Keith: You start to talk to them. It’s a good old fashioned idea, very sophisticated this year, you go and talk to your client. And you introduce them to something as an ancillary part of the question they’ve asked you. So they’ve asked you to design a railway and you say actually long term operating costs are going to kill you, it could be done a bit differently, we could air condition it a bit differently, we could look at energy savings. We did it on Dubai Metro, we did a bunch of stations and then we said actually we can change these stations and take 20% of the energy costs out. And environmentally that’s quite sensible, as an energy cost that’s quite sensible, as a piece of being a world class nation it’s quite sensible. And don’t underestimate the peer pressure.
Society is changing, to be profligate with energy is no longer clever, and don’t underestimate peer pressure for businesses, nations, groups of people to be embarrassed by behaviour. And that does affect financial decisions because the financial decisions are at best good guesses of the future. And to start to introduce some values, which won’t radically change it, they won’t change the question in totality, they won’t change the, but it will condition it. And that’s happening. Why does Land Rover sell its cars with an ad that says we’ll make it carbon neutral for you or something like that.
Janette: Eurostar does as well.
Keith: Because it’s not a market, sorry Eurostar market themselves as carbon neutral. Airlines are beginning to say we are environmentally responsible. Why are the ads for new airliners, for the actual product, no longer about how quickly I can get you there, how quiet my cabin is, we are an efficient plane.
Janette: Is it a good idea to have some kind of international standard where I can say I’m carbon neutral, is there?
Keith: We’ll get there; I think there will be dozens of standards. There’s sort of standards now for carbon trading which I think are fairly specious, because you’re measuring in by and large the carbon that you didn’t use, so it’s a negative concept. Since we don’t seem to have a financial market that can work on lending money to houses, which generally do exist and don’t move, or lending money on people who have not created carbon, is an interesting concept.
That doesn’t mean it’s not the right question, it just means it’s very very difficult to do. And the great thing about society’s clever people, engineers, business people, if they focus on the question you get extraordinary answers. If you knew the answer now it wouldn’t be fun. And it is about struggling with things which are not convenient, that you can’t put in your spreadsheet tomorrow. If you’re running off your spreadsheets, if you’re running off your ERP system and you’re looking at all your data, you’re not dealing with the right question. You’re only dealing with history.
Janette: Has it made engineers more important in society?
Keith: Oh much more important. I mean we’ve got to move engineering from people answer questions, take a question, go away and love to answer it, to people that help to find the question. And that’s a real challenge for people like the Institute of Civil Engineers who are trying to embrace that, doing some good work there.
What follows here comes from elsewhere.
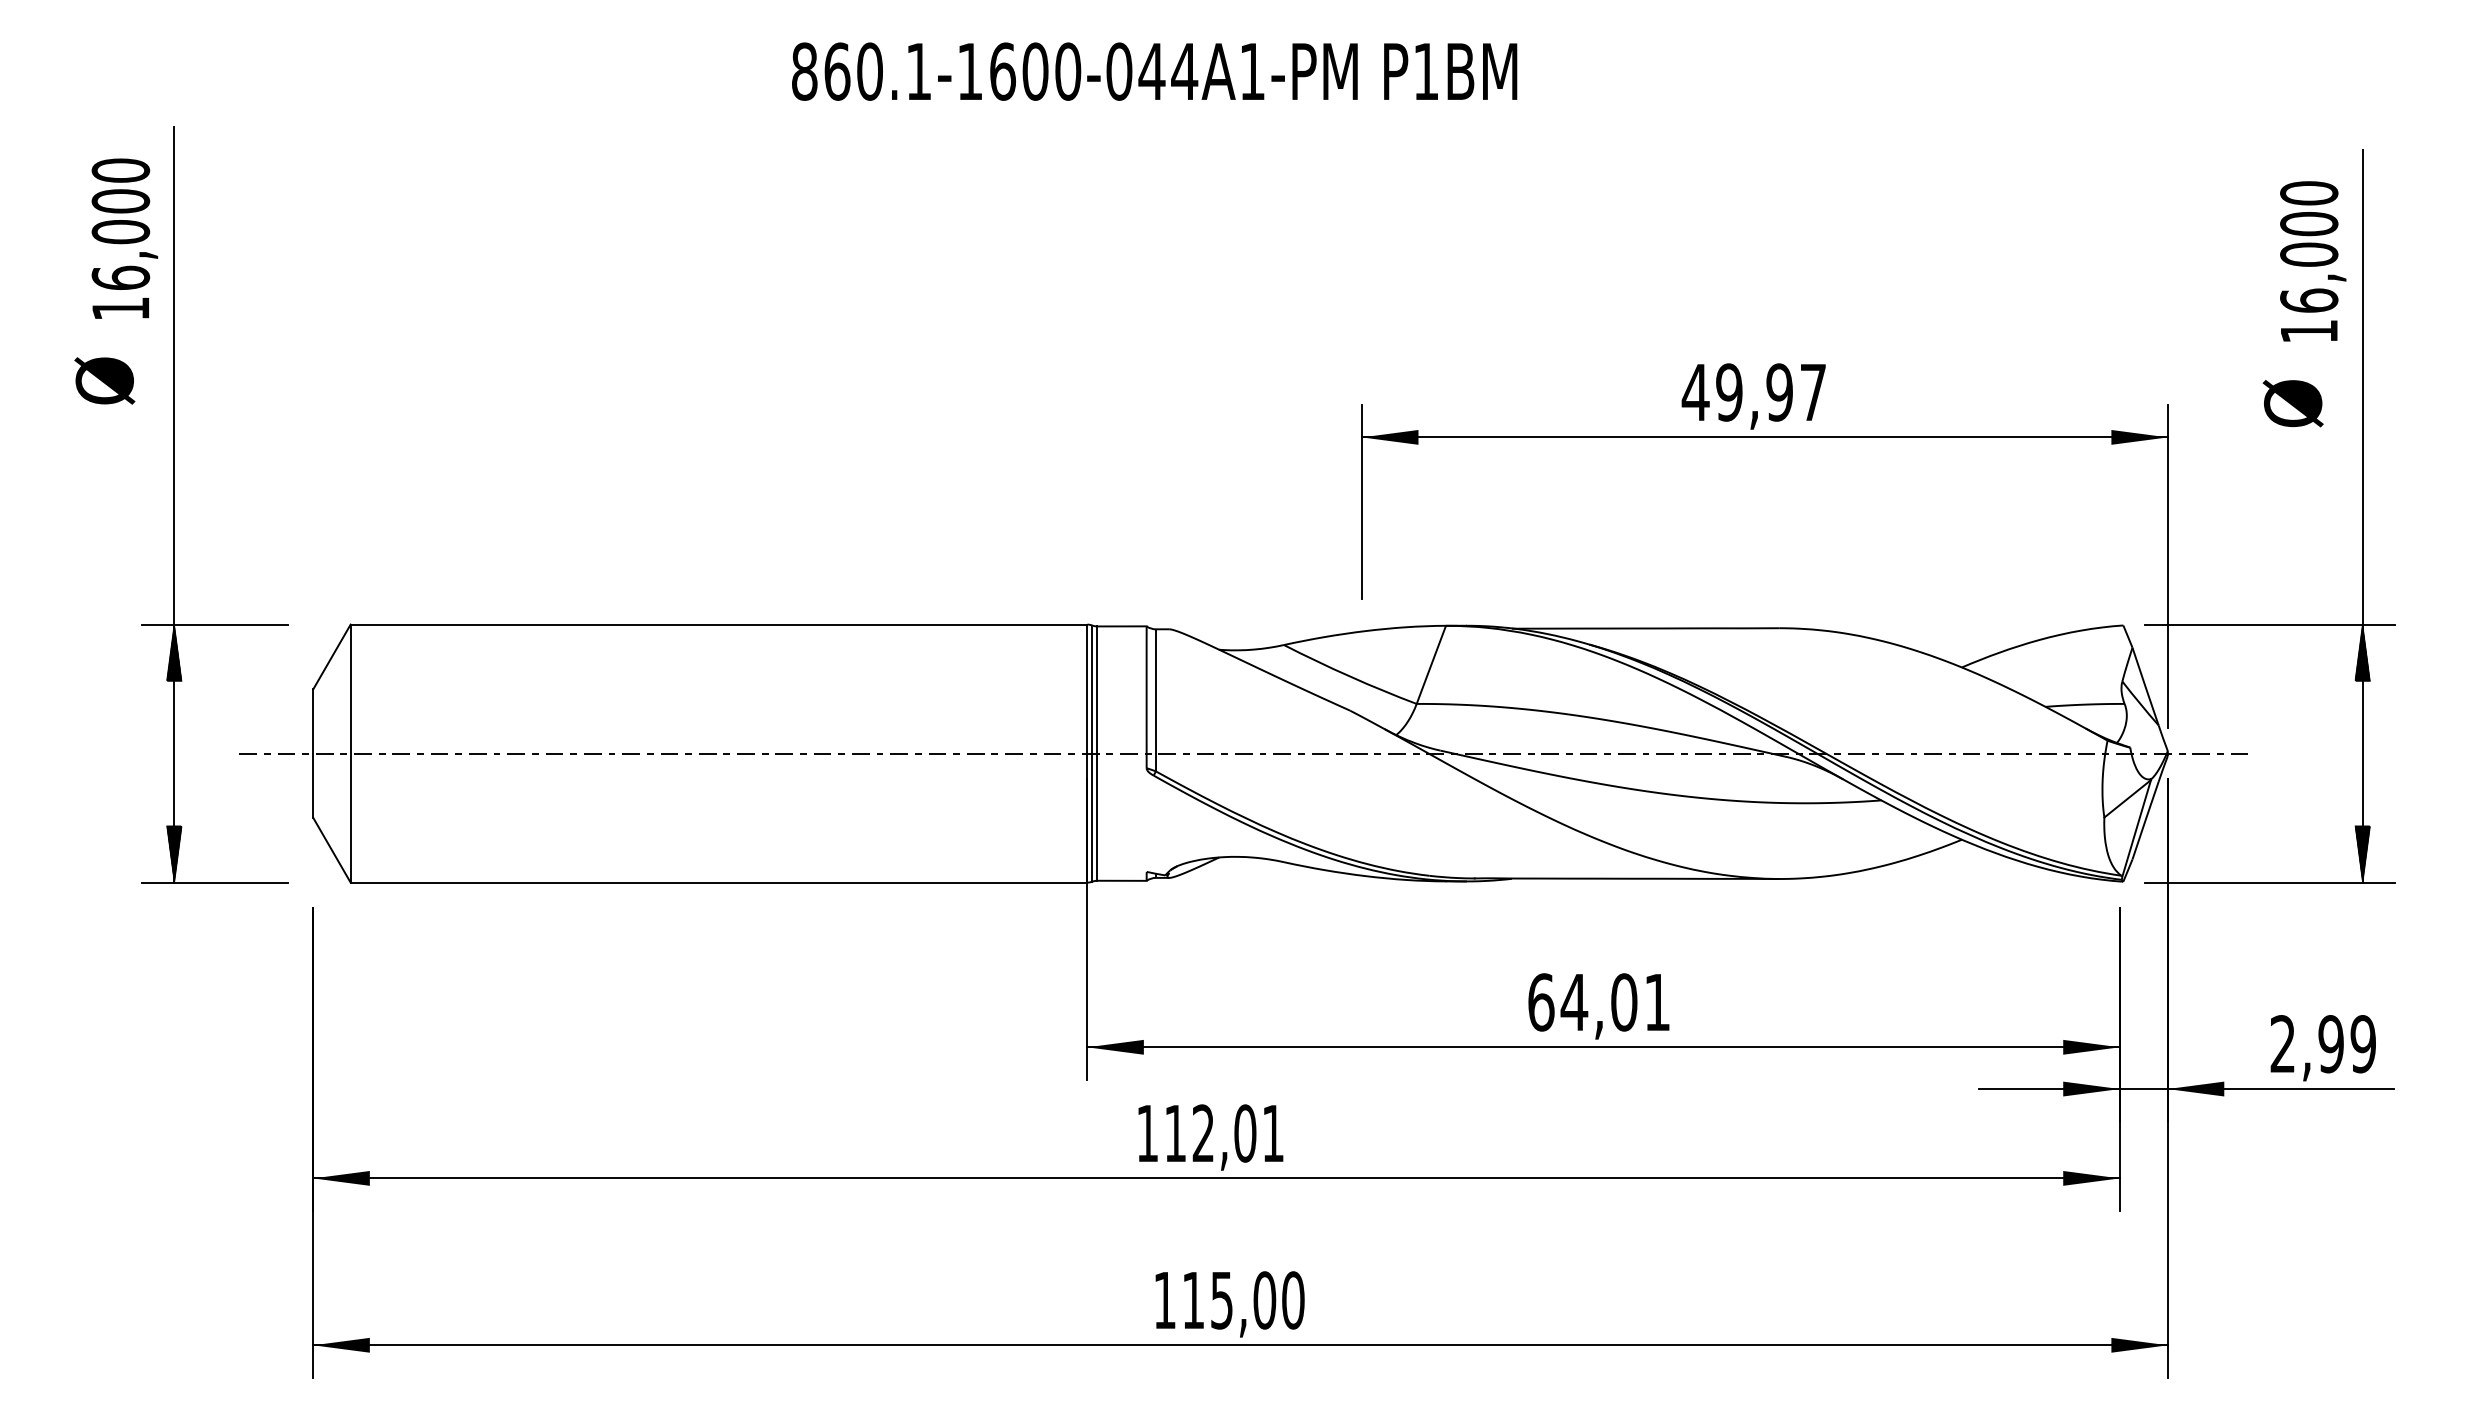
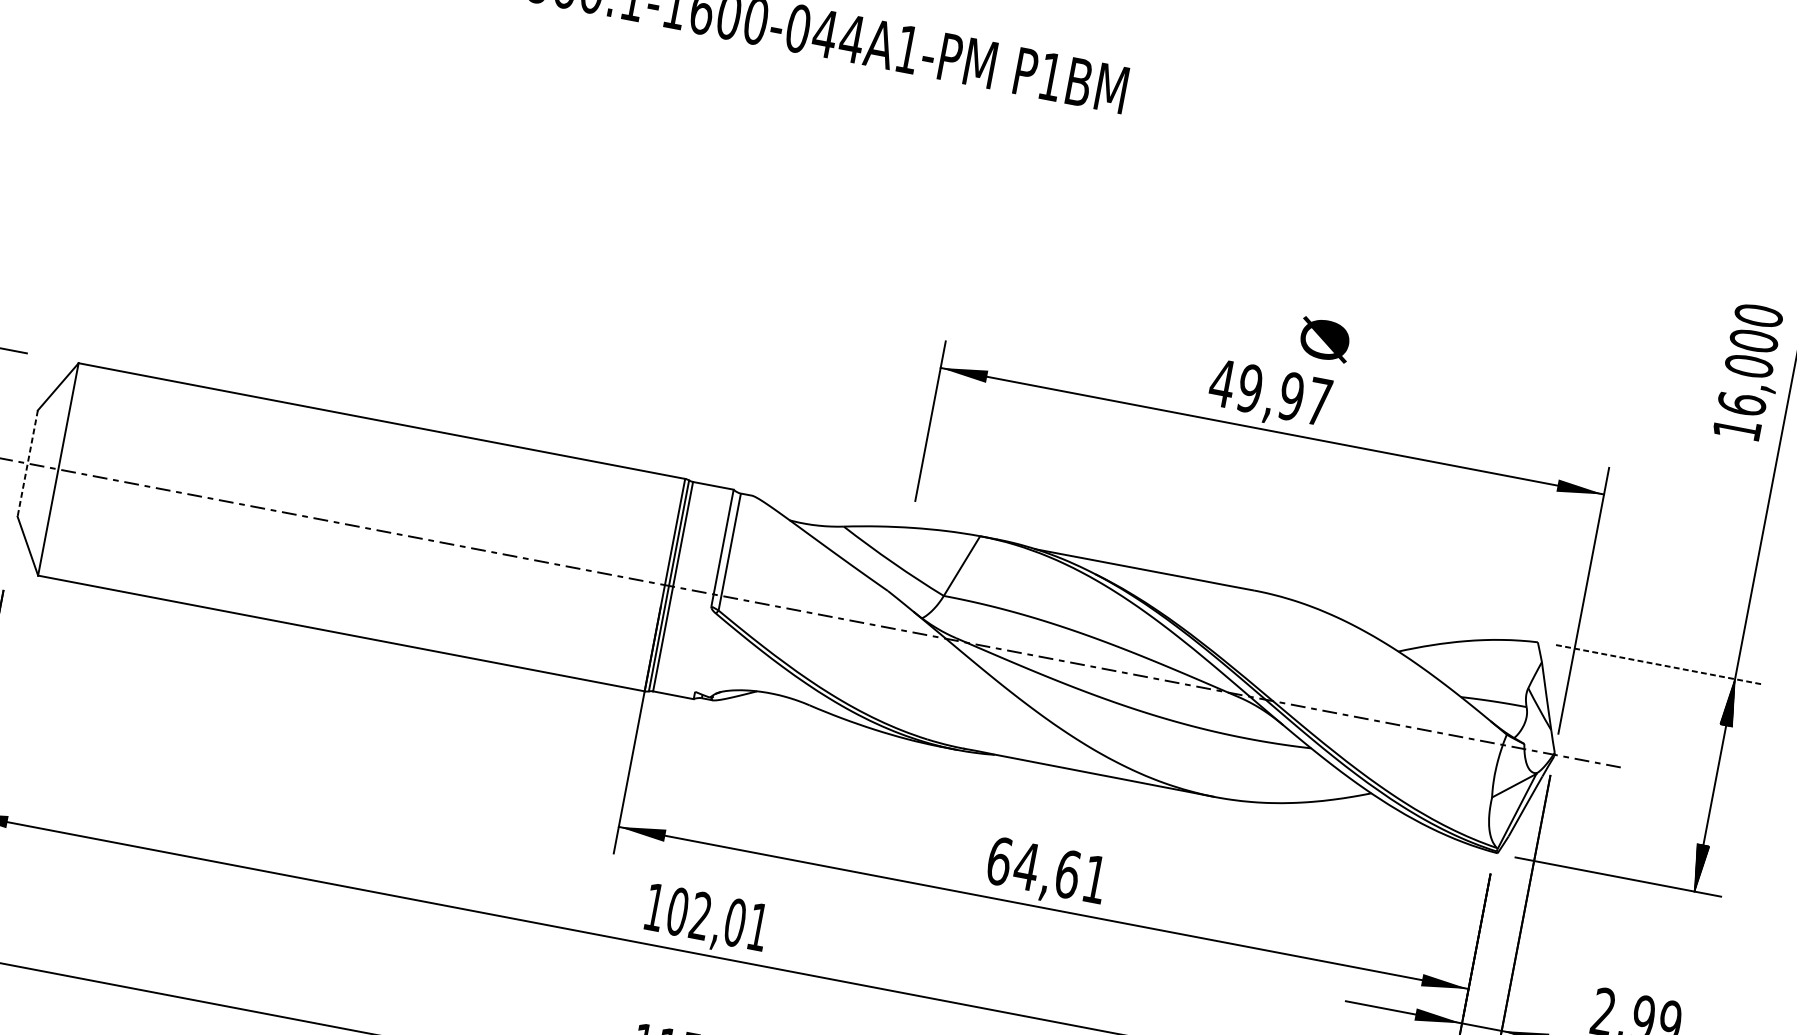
text: (2292, 403) -> (1324, 339), moved
line: (2270, 624) -> (1659, 664), solid -> dashed
line: (313, 753) -> (27, 463), solid -> dashed
text: (1624, 1002) -> (1068, 874), 64,01 -> 64,61
text: (1175, 1133) -> (677, 911), 112,01 -> 102,01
It’s a real challenge for Engineering UK where we’re trying to bring youngsters into engineering to show that this is a whole world that you can have a phenomenal career in really changing the world, because you’re changing the question.
Now whether you end up in government or in the private sector as a designer, as a builder, as a manufacturer, in all sorts of things, in food technology, there is an engineering science background that is beyond doing calculations. It’s about creating a future that doesn’t exist today. And that’s why it’s a revolution, I mean it’s a new industrial revolution, which means it’s really scary.
Janette: Thanks very much.
Keith: Thank you.
Keith was talking to Janette Rutterford after a recording of The Bottom Line.